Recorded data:
──────────

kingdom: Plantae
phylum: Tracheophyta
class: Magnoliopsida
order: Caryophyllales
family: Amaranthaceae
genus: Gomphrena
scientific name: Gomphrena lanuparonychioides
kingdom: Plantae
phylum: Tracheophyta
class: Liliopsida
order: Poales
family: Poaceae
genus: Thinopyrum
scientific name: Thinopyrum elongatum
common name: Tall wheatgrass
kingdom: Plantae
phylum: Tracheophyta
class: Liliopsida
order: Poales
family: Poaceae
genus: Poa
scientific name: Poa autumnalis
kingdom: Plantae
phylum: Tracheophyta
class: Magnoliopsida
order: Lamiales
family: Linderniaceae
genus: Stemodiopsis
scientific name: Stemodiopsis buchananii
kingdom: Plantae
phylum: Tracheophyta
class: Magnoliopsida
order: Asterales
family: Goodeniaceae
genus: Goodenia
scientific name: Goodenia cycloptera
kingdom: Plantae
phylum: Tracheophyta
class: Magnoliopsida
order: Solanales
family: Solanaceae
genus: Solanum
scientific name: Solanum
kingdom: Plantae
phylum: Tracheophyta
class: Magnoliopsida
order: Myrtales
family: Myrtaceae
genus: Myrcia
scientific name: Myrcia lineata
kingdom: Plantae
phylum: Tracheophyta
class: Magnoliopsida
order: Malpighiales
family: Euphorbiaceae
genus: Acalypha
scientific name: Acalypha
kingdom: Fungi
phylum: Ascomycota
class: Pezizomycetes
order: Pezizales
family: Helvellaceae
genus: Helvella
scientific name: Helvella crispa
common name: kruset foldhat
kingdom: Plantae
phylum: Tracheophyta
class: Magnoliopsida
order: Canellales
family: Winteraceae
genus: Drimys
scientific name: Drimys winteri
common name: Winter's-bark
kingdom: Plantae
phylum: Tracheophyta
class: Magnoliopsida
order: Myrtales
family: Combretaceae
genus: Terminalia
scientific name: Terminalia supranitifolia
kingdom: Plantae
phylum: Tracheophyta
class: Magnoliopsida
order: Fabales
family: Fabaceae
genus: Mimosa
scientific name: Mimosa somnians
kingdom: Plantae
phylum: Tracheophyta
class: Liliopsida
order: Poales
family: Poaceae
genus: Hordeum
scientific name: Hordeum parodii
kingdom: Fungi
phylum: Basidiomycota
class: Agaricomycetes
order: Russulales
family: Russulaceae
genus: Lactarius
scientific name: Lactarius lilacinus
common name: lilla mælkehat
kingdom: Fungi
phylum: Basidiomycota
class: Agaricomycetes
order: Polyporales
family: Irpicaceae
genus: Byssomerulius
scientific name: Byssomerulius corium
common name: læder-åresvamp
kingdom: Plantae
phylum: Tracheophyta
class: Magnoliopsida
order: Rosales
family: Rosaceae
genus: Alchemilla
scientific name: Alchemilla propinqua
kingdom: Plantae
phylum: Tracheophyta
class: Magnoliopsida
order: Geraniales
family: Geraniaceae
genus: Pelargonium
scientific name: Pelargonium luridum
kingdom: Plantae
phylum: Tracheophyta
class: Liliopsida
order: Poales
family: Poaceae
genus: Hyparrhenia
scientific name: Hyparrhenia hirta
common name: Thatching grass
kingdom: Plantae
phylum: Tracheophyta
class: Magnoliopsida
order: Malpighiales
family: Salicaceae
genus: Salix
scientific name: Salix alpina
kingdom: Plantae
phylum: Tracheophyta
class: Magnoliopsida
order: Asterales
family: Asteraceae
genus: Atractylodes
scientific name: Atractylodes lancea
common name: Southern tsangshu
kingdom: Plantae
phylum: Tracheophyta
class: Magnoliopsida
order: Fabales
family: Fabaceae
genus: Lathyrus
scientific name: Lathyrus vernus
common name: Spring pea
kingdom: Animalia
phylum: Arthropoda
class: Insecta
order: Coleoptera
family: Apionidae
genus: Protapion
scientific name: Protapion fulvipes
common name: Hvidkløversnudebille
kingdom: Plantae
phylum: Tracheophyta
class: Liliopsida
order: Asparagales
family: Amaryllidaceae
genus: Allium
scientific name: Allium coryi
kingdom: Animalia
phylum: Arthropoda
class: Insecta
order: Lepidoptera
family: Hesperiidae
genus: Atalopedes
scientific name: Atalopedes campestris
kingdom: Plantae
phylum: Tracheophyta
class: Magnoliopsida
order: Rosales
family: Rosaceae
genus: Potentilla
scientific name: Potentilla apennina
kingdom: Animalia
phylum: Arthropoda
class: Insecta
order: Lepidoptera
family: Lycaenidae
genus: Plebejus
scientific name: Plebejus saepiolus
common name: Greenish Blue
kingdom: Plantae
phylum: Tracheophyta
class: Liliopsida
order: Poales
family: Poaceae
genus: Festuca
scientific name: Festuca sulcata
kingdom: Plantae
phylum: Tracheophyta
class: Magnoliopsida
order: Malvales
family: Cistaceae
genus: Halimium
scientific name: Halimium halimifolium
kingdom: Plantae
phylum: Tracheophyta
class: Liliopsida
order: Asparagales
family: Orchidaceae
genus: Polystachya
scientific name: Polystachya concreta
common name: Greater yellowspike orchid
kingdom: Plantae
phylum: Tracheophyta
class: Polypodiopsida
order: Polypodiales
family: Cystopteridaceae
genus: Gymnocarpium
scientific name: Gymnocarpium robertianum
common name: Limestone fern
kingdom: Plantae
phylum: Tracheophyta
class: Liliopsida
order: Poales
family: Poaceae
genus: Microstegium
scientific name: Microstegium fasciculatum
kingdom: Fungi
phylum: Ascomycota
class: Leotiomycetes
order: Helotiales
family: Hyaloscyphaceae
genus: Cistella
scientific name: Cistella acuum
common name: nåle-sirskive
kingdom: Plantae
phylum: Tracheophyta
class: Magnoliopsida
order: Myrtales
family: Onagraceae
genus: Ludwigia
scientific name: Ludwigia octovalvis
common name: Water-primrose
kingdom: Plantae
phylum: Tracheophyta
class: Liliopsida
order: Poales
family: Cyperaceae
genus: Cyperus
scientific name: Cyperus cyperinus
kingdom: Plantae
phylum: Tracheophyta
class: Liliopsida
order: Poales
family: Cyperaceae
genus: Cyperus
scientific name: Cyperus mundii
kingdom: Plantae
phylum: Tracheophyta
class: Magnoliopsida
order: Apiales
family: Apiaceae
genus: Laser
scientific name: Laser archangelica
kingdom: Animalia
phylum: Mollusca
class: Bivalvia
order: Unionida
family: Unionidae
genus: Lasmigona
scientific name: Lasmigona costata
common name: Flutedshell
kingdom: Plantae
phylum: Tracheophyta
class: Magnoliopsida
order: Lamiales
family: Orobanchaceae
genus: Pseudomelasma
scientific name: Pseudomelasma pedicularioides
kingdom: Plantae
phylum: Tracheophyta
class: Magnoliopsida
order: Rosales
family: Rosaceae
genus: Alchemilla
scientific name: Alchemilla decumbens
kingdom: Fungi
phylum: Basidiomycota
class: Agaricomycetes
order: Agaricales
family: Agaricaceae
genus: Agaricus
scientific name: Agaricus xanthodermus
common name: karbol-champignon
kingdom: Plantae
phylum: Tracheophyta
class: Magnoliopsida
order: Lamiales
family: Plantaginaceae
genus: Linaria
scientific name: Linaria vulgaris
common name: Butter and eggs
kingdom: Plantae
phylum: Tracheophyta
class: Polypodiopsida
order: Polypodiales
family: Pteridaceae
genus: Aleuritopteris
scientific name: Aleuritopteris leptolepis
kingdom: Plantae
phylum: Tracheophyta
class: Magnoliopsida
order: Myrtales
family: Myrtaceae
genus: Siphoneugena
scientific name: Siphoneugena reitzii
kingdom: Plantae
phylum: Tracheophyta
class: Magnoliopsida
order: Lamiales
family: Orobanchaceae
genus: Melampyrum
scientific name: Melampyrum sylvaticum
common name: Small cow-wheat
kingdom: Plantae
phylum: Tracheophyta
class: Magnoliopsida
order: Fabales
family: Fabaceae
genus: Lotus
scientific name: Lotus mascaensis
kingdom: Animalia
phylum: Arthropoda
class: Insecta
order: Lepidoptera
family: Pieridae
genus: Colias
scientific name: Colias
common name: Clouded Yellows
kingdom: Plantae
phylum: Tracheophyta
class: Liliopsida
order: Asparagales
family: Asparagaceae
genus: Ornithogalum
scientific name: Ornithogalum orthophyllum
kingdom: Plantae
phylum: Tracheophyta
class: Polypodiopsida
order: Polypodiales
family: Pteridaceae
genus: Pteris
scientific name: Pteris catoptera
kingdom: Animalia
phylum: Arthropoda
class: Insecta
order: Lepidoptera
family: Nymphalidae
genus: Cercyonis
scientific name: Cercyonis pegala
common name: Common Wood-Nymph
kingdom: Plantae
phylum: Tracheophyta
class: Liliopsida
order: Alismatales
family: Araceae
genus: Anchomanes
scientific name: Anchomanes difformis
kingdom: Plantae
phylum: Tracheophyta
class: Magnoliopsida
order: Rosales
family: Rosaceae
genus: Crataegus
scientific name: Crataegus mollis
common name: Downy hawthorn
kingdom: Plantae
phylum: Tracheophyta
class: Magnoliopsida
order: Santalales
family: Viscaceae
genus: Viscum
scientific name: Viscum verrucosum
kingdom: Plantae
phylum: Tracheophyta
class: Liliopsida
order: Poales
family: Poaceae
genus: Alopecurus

──────────

_Task goal_. Recast the lines above as a numbered list, starting at the line containing "scientific name: Alchemilla propinqua" and ending after the line containing "common name: Spring pea", with blank lines omitted.

_Output_.
1. scientific name: Alchemilla propinqua
2. kingdom: Plantae
3. phylum: Tracheophyta
4. class: Magnoliopsida
5. order: Geraniales
6. family: Geraniaceae
7. genus: Pelargonium
8. scientific name: Pelargonium luridum
9. kingdom: Plantae
10. phylum: Tracheophyta
11. class: Liliopsida
12. order: Poales
13. family: Poaceae
14. genus: Hyparrhenia
15. scientific name: Hyparrhenia hirta
16. common name: Thatching grass
17. kingdom: Plantae
18. phylum: Tracheophyta
19. class: Magnoliopsida
20. order: Malpighiales
21. family: Salicaceae
22. genus: Salix
23. scientific name: Salix alpina
24. kingdom: Plantae
25. phylum: Tracheophyta
26. class: Magnoliopsida
27. order: Asterales
28. family: Asteraceae
29. genus: Atractylodes
30. scientific name: Atractylodes lancea
31. common name: Southern tsangshu
32. kingdom: Plantae
33. phylum: Tracheophyta
34. class: Magnoliopsida
35. order: Fabales
36. family: Fabaceae
37. genus: Lathyrus
38. scientific name: Lathyrus vernus
39. common name: Spring pea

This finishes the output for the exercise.